As a quantitative check, they plot the conciseness reward vs KL-divergence (ie how far the output distribution divereges from the base model)
It does seem like a common theme that optimizing over a distribution leads to more conservative optimizations. This sort’of rhymes w/ Attainable Utility Preservation, where optimizing for maintaining the ability to achieve many auxiliary goals leads to more conservative policies.
Future Work
This is still early work that mostly just advanced ES scaling. I’d be interested in work applying this to OpenAI’s reward hacking environment to see if it helps. It’s also nice that ES doesn’t need huge hyperparameter sweeps and converges to the same solutions (at least in these examples), meaning it shouldn’t be too much work to do.
From the paper:
One counterintuitive result is that the ES implementation only needs a population of 30 to effectively optimize billions of parameters. In contrast, previous work (Salimans et al., 2017; Zhang et al., 2017; Lehman et al., 2018; Lorenc & Neruda, 2025) used populations of 10,000 or more for models with millions or fewer parameters. An interesting future direction is to analyze how such small populations are possible. Perhaps this is related to the observed low intrinsic dimensionality of LLMs (Aghajanyan et al., 2021). Another promising direction is to use ES to perform unsupervised fine-tuning based on internal behaviors of LLMs, such as confidence calculated based on semantic entropy and semantic density (Qiu & Miikkulainen, 2024; Farquhar et al., 2024). Such fine-tuning cannot be done with RL, since action space exploration does not change the internal representations of LLMs (that is, each action sampling is generated via output distribution without changing the internal parameters). In a broader sense, since ES does not need process rewards during exploration, it may be a necessary ingredient for superintelligence (Mucci & Stryker, 2023), which would be difficult to achieve by supervised learning using process guidance from human data. Massive parallelization of ES will speed up exploration by distributing the computations across GPU machines or even data centers.
It’s a pretty interesting paper, and I’ve definitely missed a few points. Do give it a read!
Tell me if this is stupid, but my first thought reading this post is that, the ES algorithm is literally just estimating∇θtE[R] and then doing gradient descent on it, so I’d be really quite surprised if this leads to qualitatively different results wrt high level behaviors like reward-hacking.

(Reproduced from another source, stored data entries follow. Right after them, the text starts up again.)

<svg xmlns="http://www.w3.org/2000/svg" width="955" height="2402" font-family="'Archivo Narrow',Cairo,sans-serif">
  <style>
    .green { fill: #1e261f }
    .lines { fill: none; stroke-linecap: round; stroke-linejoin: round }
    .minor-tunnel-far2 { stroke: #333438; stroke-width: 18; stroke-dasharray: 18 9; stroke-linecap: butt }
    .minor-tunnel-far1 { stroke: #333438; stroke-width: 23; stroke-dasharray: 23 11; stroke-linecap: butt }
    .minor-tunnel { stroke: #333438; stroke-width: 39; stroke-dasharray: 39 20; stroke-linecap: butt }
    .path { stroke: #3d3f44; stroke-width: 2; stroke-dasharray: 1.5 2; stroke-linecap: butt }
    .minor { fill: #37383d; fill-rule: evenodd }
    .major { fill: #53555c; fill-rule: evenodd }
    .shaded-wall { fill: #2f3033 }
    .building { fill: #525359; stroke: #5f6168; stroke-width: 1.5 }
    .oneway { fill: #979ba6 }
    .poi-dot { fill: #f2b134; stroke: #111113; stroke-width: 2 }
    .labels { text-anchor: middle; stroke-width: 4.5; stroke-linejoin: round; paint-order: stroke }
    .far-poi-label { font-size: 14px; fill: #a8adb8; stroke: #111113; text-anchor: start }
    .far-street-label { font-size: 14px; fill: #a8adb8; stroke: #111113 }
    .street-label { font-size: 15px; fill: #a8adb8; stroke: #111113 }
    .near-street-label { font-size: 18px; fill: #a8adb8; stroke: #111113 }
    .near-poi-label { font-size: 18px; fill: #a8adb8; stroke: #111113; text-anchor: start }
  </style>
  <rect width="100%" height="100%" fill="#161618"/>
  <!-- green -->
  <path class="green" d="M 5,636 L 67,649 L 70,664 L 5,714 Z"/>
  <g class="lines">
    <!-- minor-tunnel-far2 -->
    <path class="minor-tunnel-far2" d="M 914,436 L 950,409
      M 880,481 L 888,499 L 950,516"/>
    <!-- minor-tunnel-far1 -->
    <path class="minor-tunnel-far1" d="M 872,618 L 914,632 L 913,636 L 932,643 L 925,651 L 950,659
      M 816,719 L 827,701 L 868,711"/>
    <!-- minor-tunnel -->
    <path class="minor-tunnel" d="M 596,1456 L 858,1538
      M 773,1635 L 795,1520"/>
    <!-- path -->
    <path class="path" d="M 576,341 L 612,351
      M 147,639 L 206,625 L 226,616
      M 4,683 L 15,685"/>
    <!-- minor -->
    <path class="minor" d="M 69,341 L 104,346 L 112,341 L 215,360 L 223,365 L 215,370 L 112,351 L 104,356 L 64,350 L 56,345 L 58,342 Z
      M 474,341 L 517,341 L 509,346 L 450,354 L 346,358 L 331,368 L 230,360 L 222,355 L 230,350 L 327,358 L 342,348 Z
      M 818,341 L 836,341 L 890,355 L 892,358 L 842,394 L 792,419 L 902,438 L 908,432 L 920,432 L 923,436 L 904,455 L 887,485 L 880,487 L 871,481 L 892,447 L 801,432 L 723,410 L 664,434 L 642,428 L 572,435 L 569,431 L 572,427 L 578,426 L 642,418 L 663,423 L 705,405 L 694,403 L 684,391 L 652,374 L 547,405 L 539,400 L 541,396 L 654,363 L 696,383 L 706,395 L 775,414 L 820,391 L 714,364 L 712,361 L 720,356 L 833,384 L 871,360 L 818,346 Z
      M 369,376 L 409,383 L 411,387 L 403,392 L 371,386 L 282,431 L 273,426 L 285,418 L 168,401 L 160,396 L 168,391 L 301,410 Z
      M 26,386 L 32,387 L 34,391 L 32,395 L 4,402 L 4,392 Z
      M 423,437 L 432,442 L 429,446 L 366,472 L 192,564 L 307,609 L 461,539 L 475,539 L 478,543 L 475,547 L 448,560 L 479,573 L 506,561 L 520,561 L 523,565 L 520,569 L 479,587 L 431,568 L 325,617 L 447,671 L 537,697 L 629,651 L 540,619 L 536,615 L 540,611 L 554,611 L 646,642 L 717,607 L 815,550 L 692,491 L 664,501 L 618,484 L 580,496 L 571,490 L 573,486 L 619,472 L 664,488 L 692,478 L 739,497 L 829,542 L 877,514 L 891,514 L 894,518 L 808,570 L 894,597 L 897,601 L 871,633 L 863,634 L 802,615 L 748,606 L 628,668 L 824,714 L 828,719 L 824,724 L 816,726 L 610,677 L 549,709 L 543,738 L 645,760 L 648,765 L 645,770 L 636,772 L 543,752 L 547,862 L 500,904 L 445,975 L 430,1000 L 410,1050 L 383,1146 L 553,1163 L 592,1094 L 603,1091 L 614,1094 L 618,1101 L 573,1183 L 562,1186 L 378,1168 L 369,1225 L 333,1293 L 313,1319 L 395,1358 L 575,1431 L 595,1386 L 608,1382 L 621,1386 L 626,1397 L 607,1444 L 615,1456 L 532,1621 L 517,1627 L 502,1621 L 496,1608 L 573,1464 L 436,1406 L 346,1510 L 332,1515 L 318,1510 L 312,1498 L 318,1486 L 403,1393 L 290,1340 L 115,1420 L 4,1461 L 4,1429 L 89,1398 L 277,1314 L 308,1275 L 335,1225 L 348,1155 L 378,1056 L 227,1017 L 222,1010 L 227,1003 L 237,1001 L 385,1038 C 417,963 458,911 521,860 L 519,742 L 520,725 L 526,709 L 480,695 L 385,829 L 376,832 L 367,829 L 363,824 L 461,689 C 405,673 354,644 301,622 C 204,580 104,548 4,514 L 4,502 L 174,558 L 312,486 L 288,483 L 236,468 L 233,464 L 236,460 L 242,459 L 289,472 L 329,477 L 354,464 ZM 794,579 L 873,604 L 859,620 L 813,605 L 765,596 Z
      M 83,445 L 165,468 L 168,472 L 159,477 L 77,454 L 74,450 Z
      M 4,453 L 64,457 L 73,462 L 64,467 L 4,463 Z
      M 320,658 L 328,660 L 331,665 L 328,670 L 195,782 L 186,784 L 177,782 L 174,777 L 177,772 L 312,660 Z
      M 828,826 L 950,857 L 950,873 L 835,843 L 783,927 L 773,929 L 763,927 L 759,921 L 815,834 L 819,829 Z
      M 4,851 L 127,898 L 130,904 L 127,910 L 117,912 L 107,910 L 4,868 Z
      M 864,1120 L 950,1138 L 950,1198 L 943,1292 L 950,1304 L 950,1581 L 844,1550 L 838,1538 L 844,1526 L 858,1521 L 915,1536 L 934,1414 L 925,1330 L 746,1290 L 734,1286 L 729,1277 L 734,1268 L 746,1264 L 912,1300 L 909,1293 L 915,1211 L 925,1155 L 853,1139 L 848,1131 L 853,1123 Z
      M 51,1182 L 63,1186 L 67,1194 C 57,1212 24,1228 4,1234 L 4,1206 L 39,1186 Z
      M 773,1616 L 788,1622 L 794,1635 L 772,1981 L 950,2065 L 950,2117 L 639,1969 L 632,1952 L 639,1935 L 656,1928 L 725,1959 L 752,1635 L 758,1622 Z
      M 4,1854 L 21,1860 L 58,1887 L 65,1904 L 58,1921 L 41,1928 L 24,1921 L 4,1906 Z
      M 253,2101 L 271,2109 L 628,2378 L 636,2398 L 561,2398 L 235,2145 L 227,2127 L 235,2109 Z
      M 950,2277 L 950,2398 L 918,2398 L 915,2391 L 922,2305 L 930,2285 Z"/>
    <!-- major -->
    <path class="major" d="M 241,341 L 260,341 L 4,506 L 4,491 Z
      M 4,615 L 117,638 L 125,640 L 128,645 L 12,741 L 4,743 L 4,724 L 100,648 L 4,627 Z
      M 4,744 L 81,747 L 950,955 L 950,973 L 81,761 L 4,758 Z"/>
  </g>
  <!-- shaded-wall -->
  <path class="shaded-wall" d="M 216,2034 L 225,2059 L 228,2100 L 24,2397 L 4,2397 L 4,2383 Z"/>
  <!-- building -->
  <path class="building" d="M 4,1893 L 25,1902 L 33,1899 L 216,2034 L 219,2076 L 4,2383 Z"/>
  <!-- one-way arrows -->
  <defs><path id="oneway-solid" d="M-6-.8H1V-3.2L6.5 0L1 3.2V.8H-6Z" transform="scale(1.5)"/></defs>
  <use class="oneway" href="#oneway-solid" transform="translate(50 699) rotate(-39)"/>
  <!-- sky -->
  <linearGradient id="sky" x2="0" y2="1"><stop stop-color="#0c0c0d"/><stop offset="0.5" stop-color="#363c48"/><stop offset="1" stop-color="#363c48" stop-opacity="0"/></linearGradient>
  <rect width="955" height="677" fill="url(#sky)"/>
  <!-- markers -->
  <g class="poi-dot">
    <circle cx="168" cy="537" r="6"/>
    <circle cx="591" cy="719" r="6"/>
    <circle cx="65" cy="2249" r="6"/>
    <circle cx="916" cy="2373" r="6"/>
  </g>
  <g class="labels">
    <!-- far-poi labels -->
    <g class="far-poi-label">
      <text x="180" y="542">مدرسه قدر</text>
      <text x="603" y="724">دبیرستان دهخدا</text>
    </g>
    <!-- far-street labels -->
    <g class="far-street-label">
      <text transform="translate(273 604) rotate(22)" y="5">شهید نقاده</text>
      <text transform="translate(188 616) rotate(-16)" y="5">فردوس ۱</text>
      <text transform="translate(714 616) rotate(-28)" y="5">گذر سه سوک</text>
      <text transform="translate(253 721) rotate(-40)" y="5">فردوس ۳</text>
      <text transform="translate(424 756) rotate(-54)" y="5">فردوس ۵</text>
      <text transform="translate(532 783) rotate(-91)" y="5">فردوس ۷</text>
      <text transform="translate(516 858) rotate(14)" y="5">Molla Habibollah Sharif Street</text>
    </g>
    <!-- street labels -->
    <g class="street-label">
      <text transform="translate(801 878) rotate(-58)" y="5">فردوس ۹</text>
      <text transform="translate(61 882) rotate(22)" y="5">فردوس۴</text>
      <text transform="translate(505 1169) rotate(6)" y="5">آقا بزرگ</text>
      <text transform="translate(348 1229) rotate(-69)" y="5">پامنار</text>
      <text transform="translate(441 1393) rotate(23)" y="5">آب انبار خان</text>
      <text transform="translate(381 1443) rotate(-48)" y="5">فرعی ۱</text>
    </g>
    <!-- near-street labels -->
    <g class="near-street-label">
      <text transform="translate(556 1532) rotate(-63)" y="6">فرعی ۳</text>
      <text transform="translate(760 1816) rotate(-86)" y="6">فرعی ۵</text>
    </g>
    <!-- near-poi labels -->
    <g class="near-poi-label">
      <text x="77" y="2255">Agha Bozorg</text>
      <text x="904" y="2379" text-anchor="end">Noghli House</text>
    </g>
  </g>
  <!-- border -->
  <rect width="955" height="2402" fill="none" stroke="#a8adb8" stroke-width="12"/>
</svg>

(It might still exhibit efficiency gains or stuff like that though I’m not sure.)
One intuition I can offer is that you end up in wider basins of reward/loss landscape.
If you want to hit a very narrow basin, but your variance is too high, then you might not sample the high reward point.

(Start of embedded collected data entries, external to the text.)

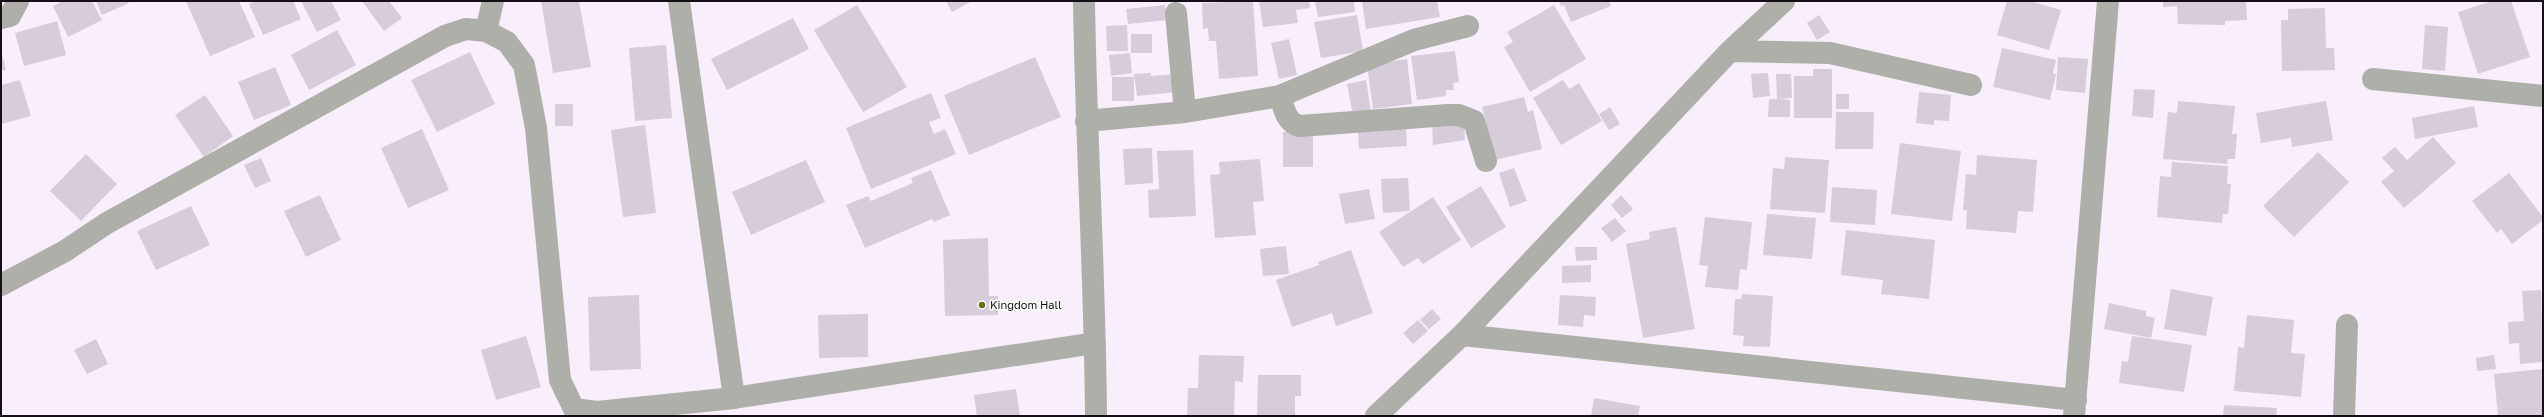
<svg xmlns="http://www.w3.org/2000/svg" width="2544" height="417" viewBox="0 0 2544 417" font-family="'Golos Text',sans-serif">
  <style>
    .building { fill: #d7ccd9 }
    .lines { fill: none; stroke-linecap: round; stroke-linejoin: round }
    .minor { stroke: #aeafa8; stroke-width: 22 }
    .poi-dot { fill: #6b6e13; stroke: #fff; stroke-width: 1.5 }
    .labels { text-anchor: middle; stroke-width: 3; stroke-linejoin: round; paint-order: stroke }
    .poi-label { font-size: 11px; fill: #141015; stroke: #fff; text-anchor: start }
  </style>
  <rect width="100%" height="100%" fill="#f9eefb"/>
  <path class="building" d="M63 1H92L102 20 68 37 53 6Z
    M96 1H128L129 3 102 15Z
    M186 1H239L255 37 210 56Z
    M256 1H293L301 19 263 35 249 4Z
    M301 1H331L341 20 317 32Z
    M362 1H389L402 18 384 31Z
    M541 1H579L591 67 553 73Z
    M946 1H972L952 12Z
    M1253 1 1258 76 1219 79 1216 41H1209L1208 28 1203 29 1202 3Z
    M1259 1H1309L1310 8 1296 10 1298 23 1263 27Z
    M1315 1H1354L1355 12 1318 17Z
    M1362 1H1437L1440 17 1366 29Z
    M1559 1H1609L1611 6 1571 22 1564 5 1561 6Z
    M2007 1H2029L2061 10 2049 50 1997 35Z
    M2163 1H2246L2247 20 2225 21V25L2178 24 2177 6 2163 7Z
    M2492 1H2511L2530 57 2478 74 2458 12Z
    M857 5 907 87 863 112 814 30Z
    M1165 5 1167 20 1128 24 1126 9Z
    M1554 5 1586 59 1530 92 1504 47 1513 42 1507 32Z
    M2325 8 2326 48H2334L2335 70 2282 71 2281 20H2288V9Z
    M1357 15 1363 51 1321 58 1314 22Z
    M1819 15 1830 32 1817 40 1807 23Z
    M793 18 809 49 727 90 711 59Z
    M57 21 66 55 24 66 15 33Z
    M1127 25 1128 51H1107L1106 26Z
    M2425 25 2448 27 2445 71 2422 69Z
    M337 30 356 65 309 90 291 55Z
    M1131 34H1152V53H1131Z
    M1289 39 1297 75 1279 79 1271 43Z
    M666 45 672 118 635 121 629 48Z
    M2002 48 2056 60 2053 73 2056 74 2050 100 1993 87Z
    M1 50 6 70 1 71Z
    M1455 51 1459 82 1453 83 1454 90H1446V96L1417 100 1411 56Z
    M470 52 495 104 437 132 411 80Z
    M1130 53 1132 73 1111 76 1109 55Z
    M1035 57 1061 117 969 155 944 95Z
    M2058 57 2088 59 2085 93 2056 90Z
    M1407 59 1412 104 1373 109 1367 65Z
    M275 67 291 105 254 120 238 82Z
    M1813 69H1832V118H1794V76H1813Z
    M1151 73V76L1175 74 1177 92 1137 96 1134 74Z
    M1768 73 1770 96 1753 98 1751 74Z
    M1776 74H1791L1792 98 1778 99 1790 100V117H1768L1769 99H1777Z
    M1112 77H1134V101H1112Z
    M20 80 31 116 1 124V85Z
    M1366 80 1371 112 1353 115 1347 84Z
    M1563 80 1569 89 1579 83 1602 121 1561 145 1533 98Z
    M2134 89 2155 90 2153 118 2132 116Z
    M1919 92 1951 95 1949 121 1934 120V125L1916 123Z
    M931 93 941 118 929 122 934 134 945 129 956 154 871 189 846 128Z
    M1836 94H1849V109H1836Z
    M205 95 233 136 204 157 175 115Z
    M1524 97 1528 112 1533 110 1542 149 1495 160 1482 107Z
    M2178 101 2235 106 2232 134H2237L2235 159H2228L2227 164 2163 159 2168 112 2177 113Z
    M2326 101 2333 140 2292 147 2291 138 2261 143 2256 113Z
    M555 104H573V126H555Z
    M2474 106 2478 127 2415 139 2412 118Z
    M1610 107 1620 124 1609 130 1599 114Z
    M1836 112H1874L1873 149H1835Z
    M1464 122 1465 140 1433 145 1432 123Z
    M645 125 656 213 623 217 611 130Z
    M1406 128 1407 146 1359 149 1358 132Z
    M422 129 449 190 408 208 381 148Z
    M1283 132H1313V167H1283Z
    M2433 137 2456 163 2404 208 2381 182 2394 171 2382 158 2395 147 2407 160Z
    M1900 143 1961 151 1952 221 1891 214Z
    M1152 148 1153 183 1125 185 1123 149Z
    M1193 150 1196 216 1149 218 1148 190 1159 189 1157 151Z
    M2318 152 2349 182 2294 237 2263 206Z
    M86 154 117 184 81 221 50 191Z
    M1977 155 2037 160 2033 212 2018 211 2016 233 1966 229 1967 210H1963L1966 174 1976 175Z
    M1785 157 1829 160 1825 213 1770 209 1773 168 1784 169Z
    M261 158 271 181 255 188 244 165Z
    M1260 159 1264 201 1253 202 1256 235 1215 238 1210 175 1220 174 1219 162Z
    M806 160 825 202 751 235 732 192Z
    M2172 162 2228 166 2227 184H2231L2228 214H2223L2222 223 2157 217 2160 176 2171 177Z
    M1514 168 1527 201 1510 207 1499 173Z
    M931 170 950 215 934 222 932 219 865 248 846 205 868 196 871 201 913 183 911 178Z
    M2509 173 2543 217V220L2512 244 2501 229 2497 233 2472 201Z
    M1408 178 1410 211 1383 213 1381 179Z
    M1481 186 1506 227 1471 248 1446 207Z
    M1832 187 1877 190 1875 225 1830 222Z
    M1369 189 1375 219 1345 224 1339 194Z
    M320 195 341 240 306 257 284 211Z
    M1621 195 1633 209 1622 218 1611 205Z
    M1433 197 1461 240 1423 264 1418 258 1403 267 1379 232Z
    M191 206 210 245 156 270 137 231Z
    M1767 214 1816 218 1812 259 1763 255Z
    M1705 217 1752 222 1747 270 1740 269 1738 290 1705 287 1708 266 1699 265Z
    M1615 218 1626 231 1612 242 1601 228Z
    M1676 227 1695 329 1643 338 1626 244 1650 239 1649 232Z
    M1846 230 1935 240 1929 299 1881 294 1883 280 1841 275Z
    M988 238 989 296H998V315L945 316 943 240Z
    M1286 246 1289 274 1263 276 1260 249Z
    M1575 247H1597V260L1576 261Z
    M1351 250 1373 313 1336 326 1332 313 1292 327 1276 280 1319 265 1318 262Z
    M1591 265V282L1562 283V266Z
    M2171 289 2213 297 2206 336 2164 329Z
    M2541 290 2543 362 2520 364 2519 343 2509 344 2508 322 2524 321 2522 291Z
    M1742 294 1773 296 1770 347 1743 346 1744 336 1733 335 1735 299H1741Z
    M639 295 641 369 590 371 588 297Z
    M1560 295 1596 297 1595 316 1584 315 1583 327 1558 325Z
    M2109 303 2146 311V316L2155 318 2151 338 2104 329Z
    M1432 309 1441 319 1429 329 1420 320Z
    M868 314V357L819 358 818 315Z
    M2247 315 2294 320 2291 353 2305 354 2301 397 2234 391 2238 347 2244 348Z
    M1418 320 1428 331 1413 344 1403 333Z
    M526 336 541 387 496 400 481 350Z
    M2132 336 2192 345 2184 392 2119 383 2122 361 2128 362Z
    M96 339 108 364 87 374 74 350Z
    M1199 355 1244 356 1243 382 1235 381 1234 416H1187L1188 388H1198Z
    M2494 355 2496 369 2477 371 2476 358Z
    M2542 369 2543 416H2498L2494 374Z
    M1258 375H1301V396H1295V416H1257Z
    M1016 389 1020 416H977L974 395Z
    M1594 398 1640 406 1638 416H1591Z
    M2224 405 2277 408 2276 416H2223Z"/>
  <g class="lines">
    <path class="minor" d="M679 1 734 398
      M1084 1C1086 139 1095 277 1096 416
      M1176 13 1185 112
      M1 18 10 16 18 1
      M486 31 493 1
      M1730 51 1830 53 1971 85
      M2373 79 2543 96
      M1280 96C1284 108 1286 123 1300 126L1448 115H1459L1474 121 1486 161
      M1086 121 1185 112 1280 96 1414 40 1468 26
      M1 285 65 251 107 223 445 36 466 29 486 31 507 42 524 65 536 128 560 380 574 409 597 412 734 398 1095 343
      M1462 335 2076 400
      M1376 416 1462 335 1730 51 1784 1
      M2074 416 2108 1
      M2344 416 2347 325"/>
  </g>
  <circle class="poi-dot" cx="982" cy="305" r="4"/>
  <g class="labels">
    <g class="poi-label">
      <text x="990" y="309">Kingdom Hall</text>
    </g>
  </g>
  <rect width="2544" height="417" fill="none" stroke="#141015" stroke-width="4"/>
</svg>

Although, sampling enough points which do include the reward hacking weights will eventually center you on the reward hacking weights.
Suppose you sample 1k points, and one of them is the reward hacking weight with reward 100 (and the rest 1). Then you will move towards the reward hacking weight the most, which would make it more likely sampled the next time AFAIK. So maybe not??
The second intuition is the paths being substantially different, which can be quantified as well.
The paper does have a few empirical experiments showing they arrive at different solutions. Specifically the KL-reward plot. Would you need more settings to be convinced here?